With Monday's massive volcano eruption in Alaska likely to leave Anchorage and Gov. Sarah Palin's hometown covered in ash, a Democratic strategist sends over the reminder that just a month and a half ago, another up-and-coming Republican star, Gov. Bobby Jindal, mocked the very notion of volcano monitoring.
Speaking in the non-State of the Union rebuttal, the Louisiana Republican said that instead of spending $140 million "for something called 'volcano monitoring,'" Congress "should be monitoring is the eruption of spending in Washington, D.C."
It was a comment not well received among geological experts and one that now seems to pit Jindal against Palin on a minor but important spending provision.
Then and now, the U.S. Geological Survey, which will receive the stimulus money for volcano monitoring, had been keeping track of several active volcanoes across the Pacific Northwest, Hawaii and, of course, Alaska.

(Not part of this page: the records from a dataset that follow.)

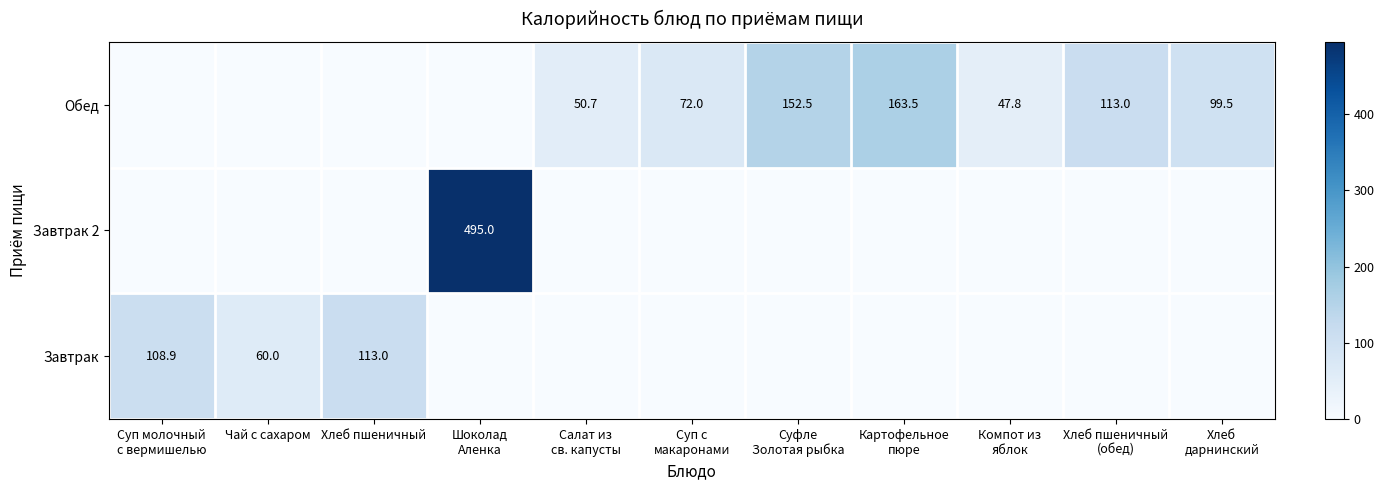

Count the number of data series in this chart.

3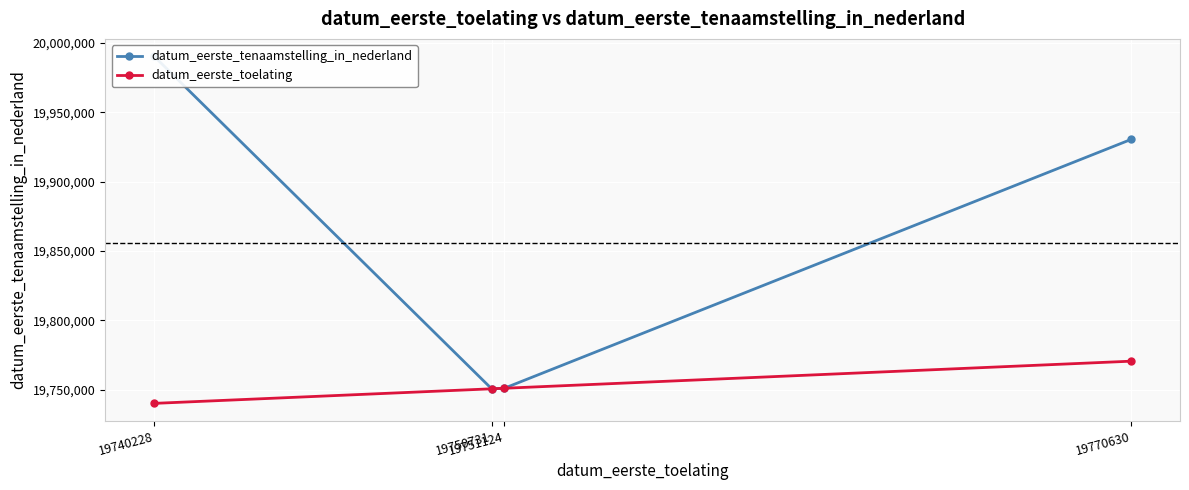

True or false: datum_eerste_toelating has a value of 19750731 at 19750731.

True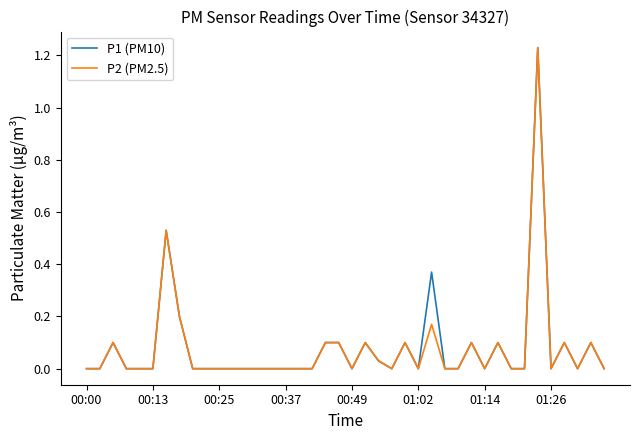

Does the chart display data point markers on the line(s)?

No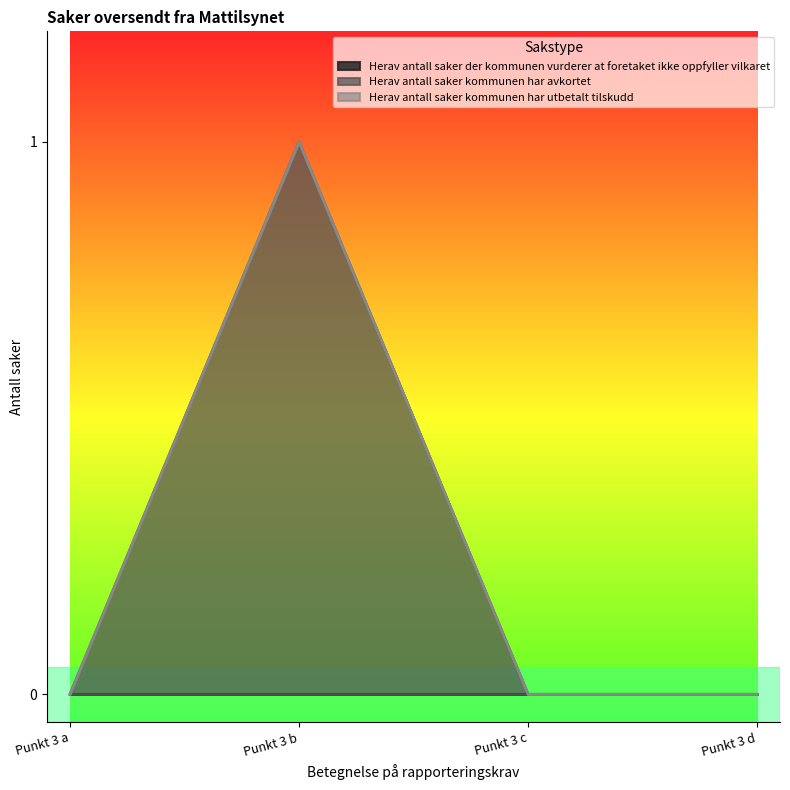

Does the chart display data point markers on the line(s)?

No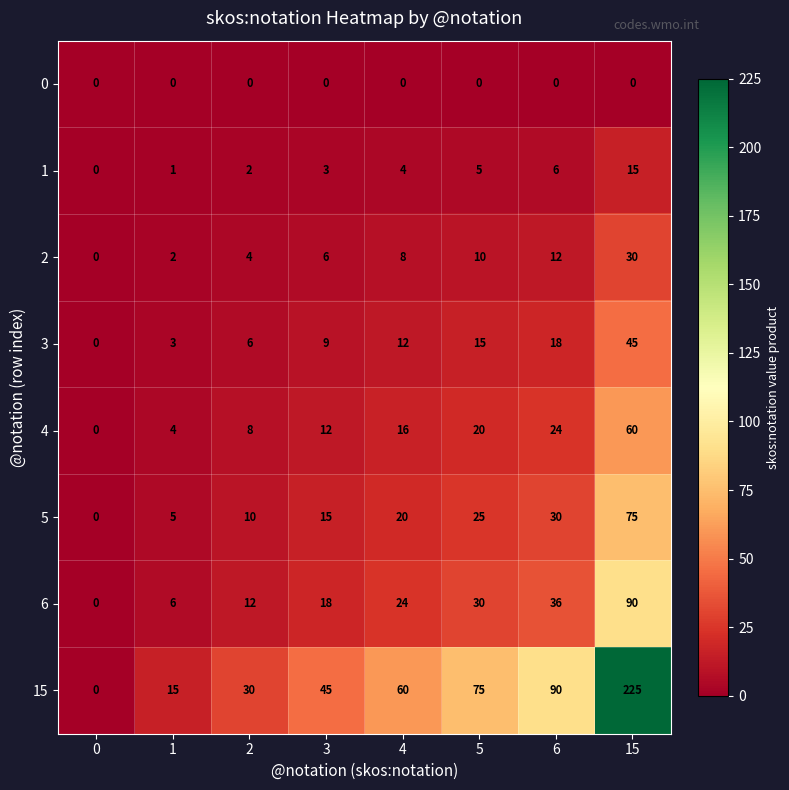

Count the number of data series in this chart.

8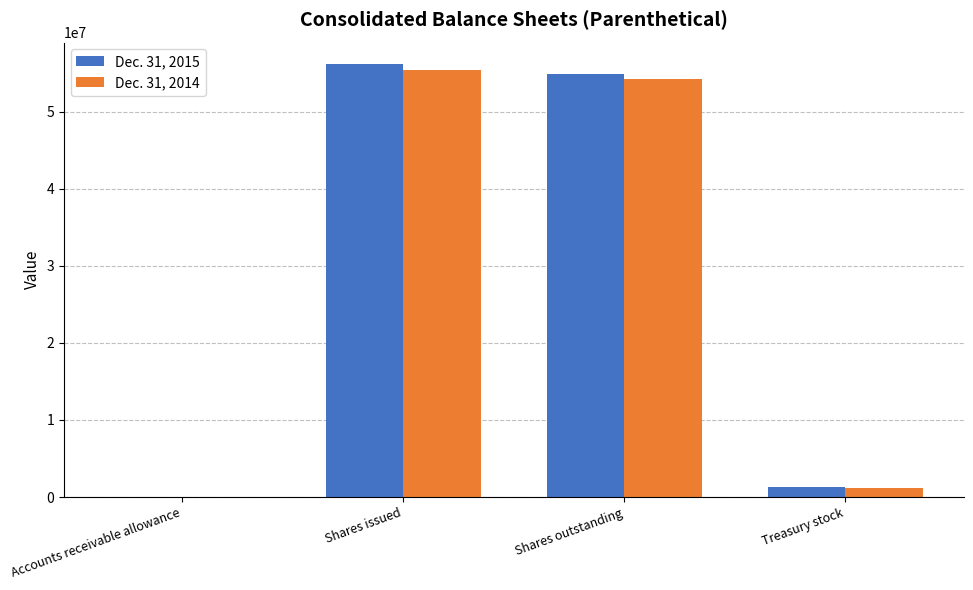

How many groups of bars are there?

4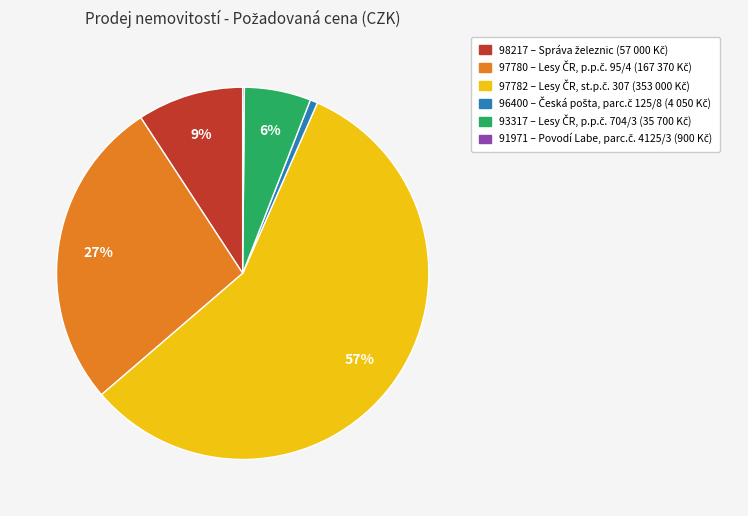

Does 93317 represent more than half of the total?

No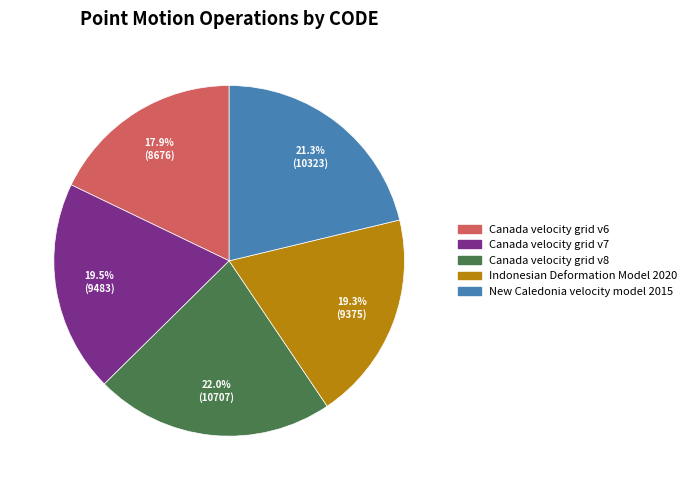

What is the largest slice in the pie chart?

Canada velocity grid v8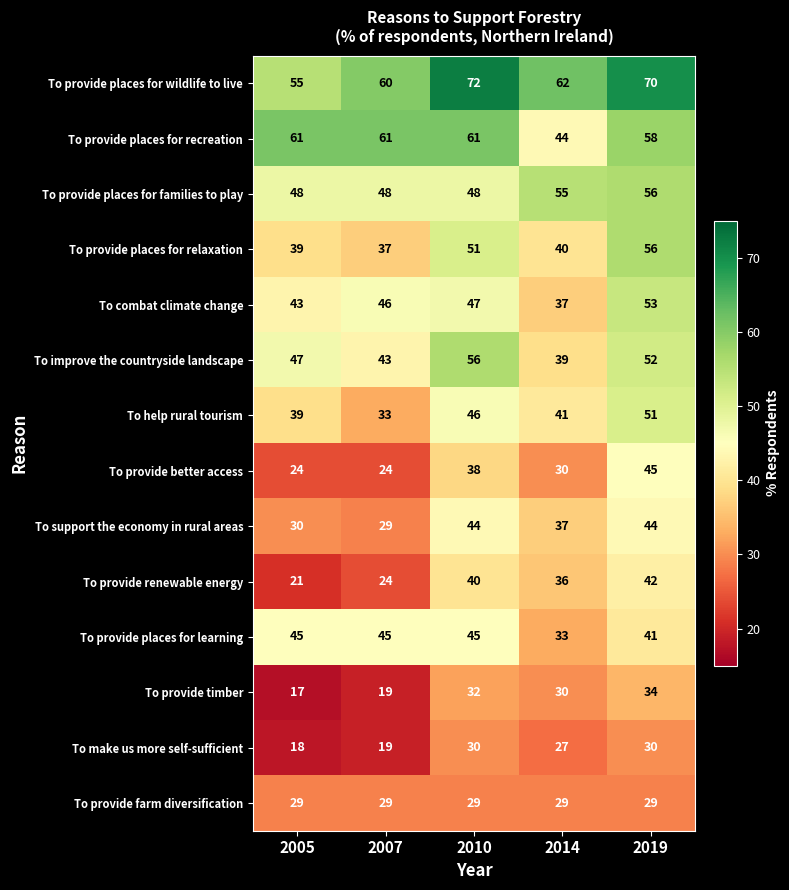

What is the maximum value for To provide places for wildlife to live?

72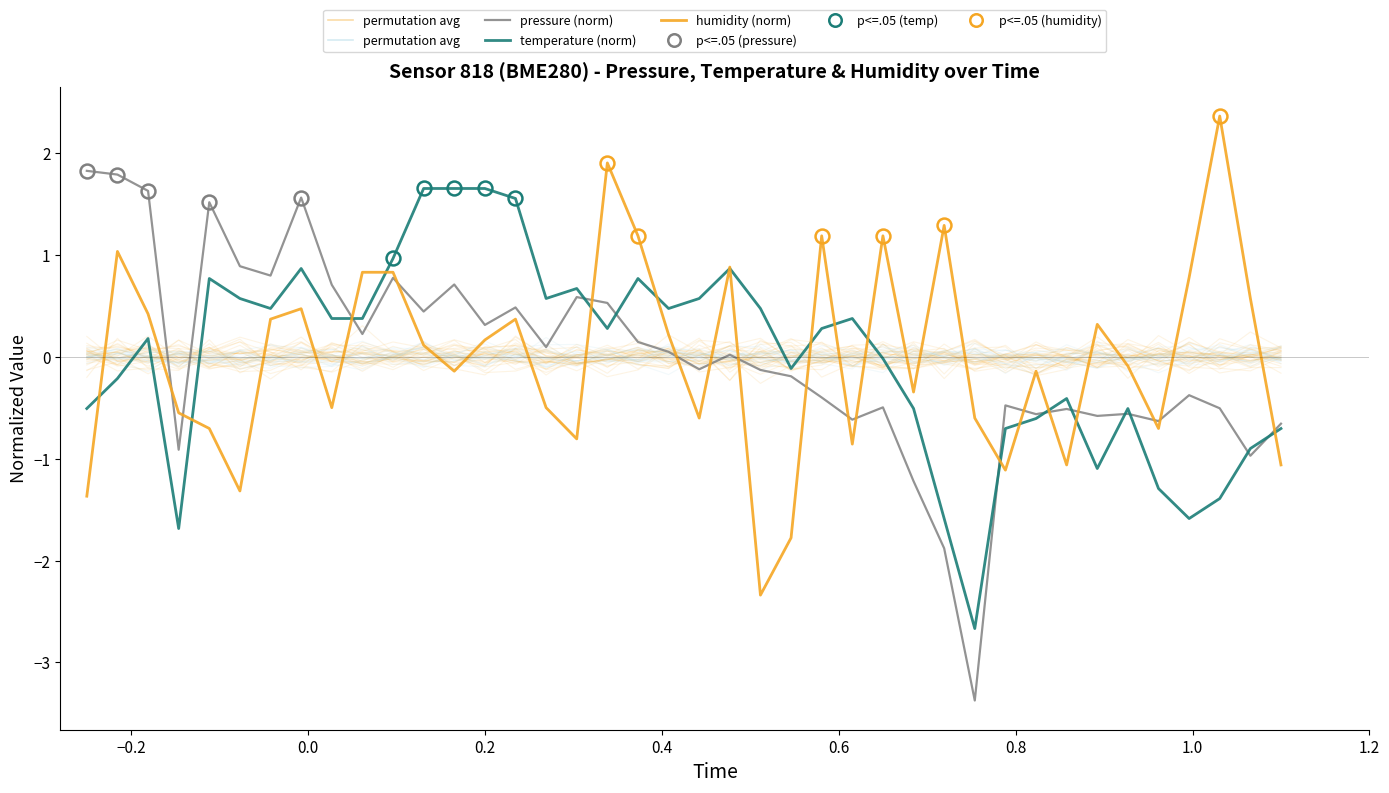

Rank the series at 1.2 from lowest to highest value.

humidity (norm), temperature (norm), pressure (norm)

And the agency's efforts seemed to pay off. As early as February 6, indeed, residents of cities near Mt. Redoubt were preparing for a volcano eruption because of information gleaned from early monitoring systems. As reported by USA Today, taxicab drivers were replacing air filters more frequently and local citizens began purchasing dust masks and preparing to be stuck inside their homes for lengthy periods of time.
Many Alaskans took issue with Jindal's comment, the Anchorage Daily News reported. "Of course Alaskans want to know if a volcano is going to blow," a Palin press aide told the paper.
A call to Governor Jindal's office for comment was not returned.